I am no expert in Ruby or Ruby on Rail, but a few things jumped out at me in this section, and this moves away from the higher level concepts and more into implementation issues.

The first was the comment about caching. Cache is king so the (corrupted) saying goes, and the more data you can cache, the less frequently you will have to go back the source for data. Data can be cached on the local file system, either in files or in a small database (Berkeleydb or SQLite being good options.) A good place for those on Linux is to use the shared memory partition (/dev/shm) which functions much like a RAM disc. Data there will usually be stored in RAM but will be swapped out if there is a memory shortage, so is only good for small amounts of data. Data on the shared memory partition will be wiped if the machine is rebooted.

There are also memory based caching systems, such as memcached, which allows for caching either on the local machine or a dedicated machine (or a batch of dedicated machines). I have used memcached before and the best configuration is to set up a batch of machines dedicated to caching, preferably with lots of RAM in each machine.
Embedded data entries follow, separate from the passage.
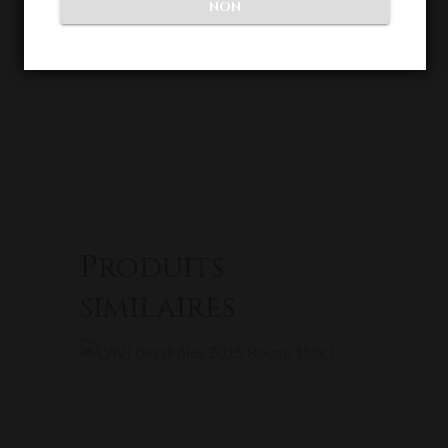
NON
Produits
similaires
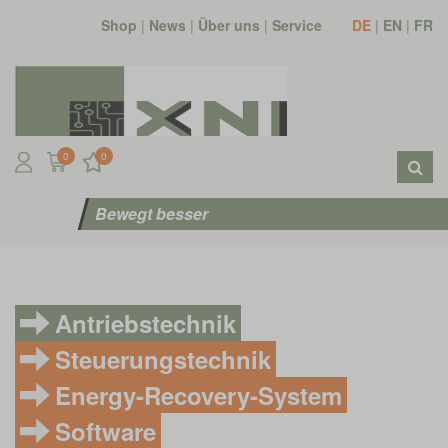
Shop
|
News
|
Über uns
|
Service
DE
|
EN
|
FR
0
0
Bewegt besser
Antriebstechnik
Steuerungstechnik
Energy-Recovery-System
Software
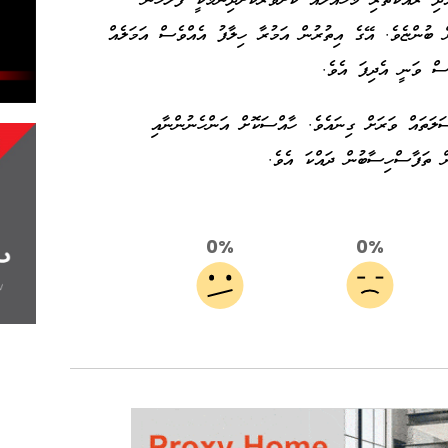
ި ރައްކާތެރި މާހައުލެއް ކަށަވަރުކޮށްދިނުމަކީ ފުލުހުން
ބުންޏެވެ. އޭގެ އިތުރުން އަމުރާ ހިލާފު އެއްވެސް އަމަލެއް
ސް ވަނީ އެދިފަ އެވެ.
ލަތައް ވަރަށް ގިނައެވެ. ހާއްސަކޮށް އަންހެނުންނާއި
ން ތަފާސްހިސާބުން ދައްކަ އެވެ.
0%
0%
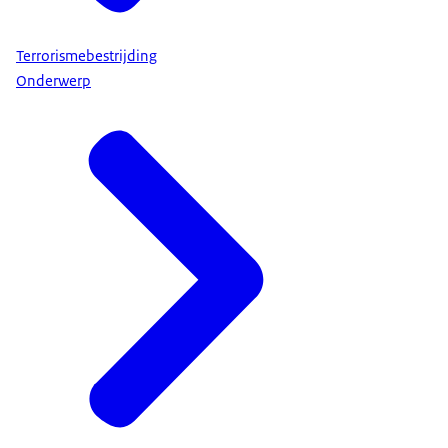
Terrorismebestrijding
Onderwerp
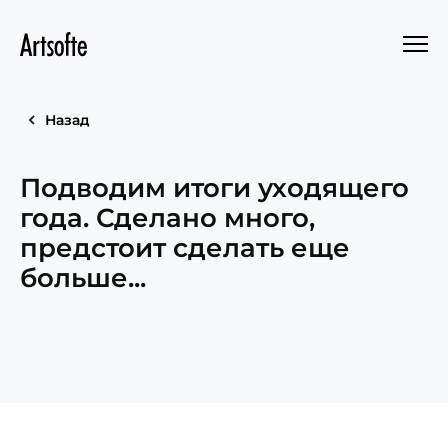
Назад
Подводим итоги уходящего
года. Сделано много,
предстоит сделать еще
больше...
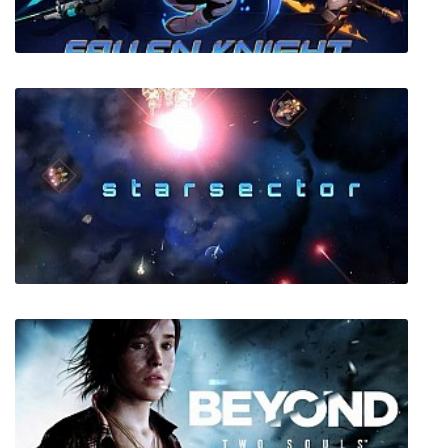
Fallen Knight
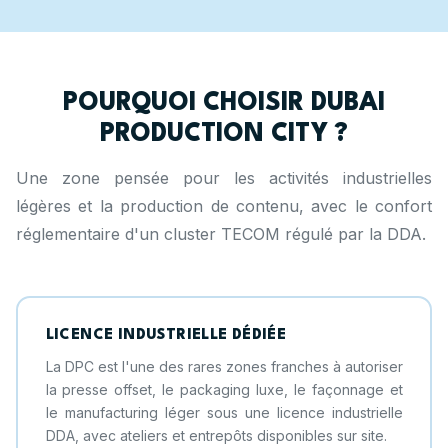
POURQUOI CHOISIR DUBAI
PRODUCTION CITY ?
Une zone pensée pour les activités industrielles
légères et la production de contenu, avec le confort
réglementaire d'un cluster TECOM régulé par la DDA.
LICENCE INDUSTRIELLE DÉDIÉE
La DPC est l'une des rares zones franches à autoriser
la presse offset, le packaging luxe, le façonnage et
le manufacturing léger sous une licence industrielle
DDA, avec ateliers et entrepôts disponibles sur site.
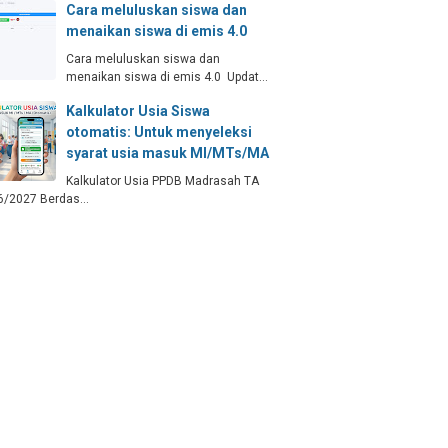
Cara meluluskan siswa dan
menaikan siswa di emis 4.0
Cara meluluskan siswa dan
menaikan siswa di emis 4.0 Updat…
Kalkulator Usia Siswa
otomatis: Untuk menyeleksi
syarat usia masuk MI/MTs/MA
Kalkulator Usia PPDB Madrasah TA
6/2027 Berdas…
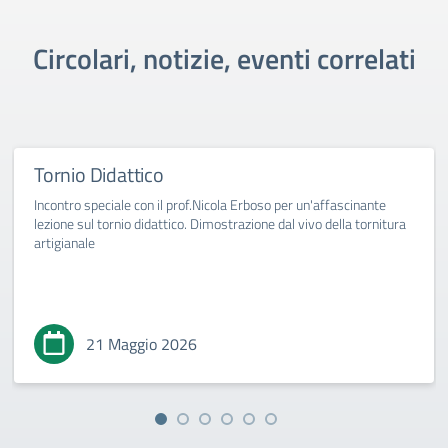
Circolari, notizie, eventi correlati
Tornio Didattico
Incontro speciale con il prof.Nicola Erboso per un'affascinante
lezione sul tornio didattico. Dimostrazione dal vivo della tornitura
artigianale
21 Maggio 2026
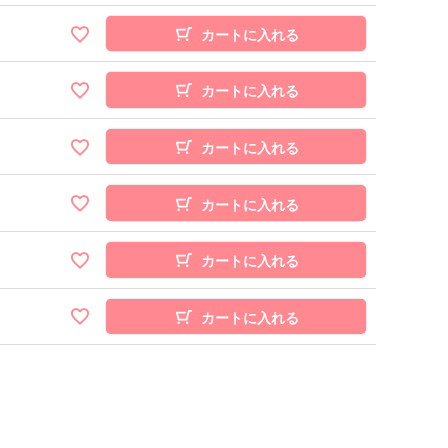
カートに入れる
カートに入れる
カートに入れる
カートに入れる
カートに入れる
カートに入れる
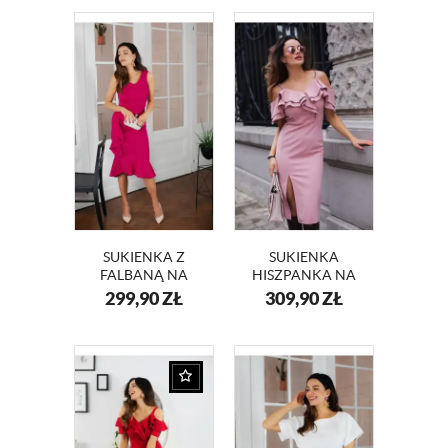
SUKIENKA Z
SUKIENKA
FALBANĄ NA
HISZPANKA NA
WESELE DIANA
WESELE LAURA
299,90
ZŁ
309,90
ZŁ
KM340-5
KM339-5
The two caveats is that you much make sure that the memcached process never, ever, gets swapped out otherwise your cache performance will crash, and never rely on memcached to keep an object in cache indefinitely, objects will get aged out from the cache if space is needed for younger objects.

The second was about using multiple read-only slave databases. I used to a fan of that until Peter Zaitsev pointed out to me that this really does not work well in an environment where there is a lot of write activity because the slaves will have support both the write load and the read load, while the master will only have to support the write load (assuming you don’t want anyone reading from the master unless they have to.) This gets nastier because the temptation is make the “baddest” machine the master and to use less powerful machines for the slaves. This gets even nastier if you use MySQL (very likely) because there is only a single replication thread running on the slave which impacts the write performance. Once your slaves start to fall behind, they will never catch up.

What I am a fan of now is to dice data so that it can be spread across multiple machines. You can also slice your data into partitions too to make your individual databases and indices smaller, which will help performance. The impact of this is what you will need to move some amount of integrity checking out of your database (like triggers and constraints) into a higher layer. This is not all bad as it means that your database will be doing less work. Of course how this slices and dices depends on your application. This presentation on how eBay scales provides a very good illustration on how to do this.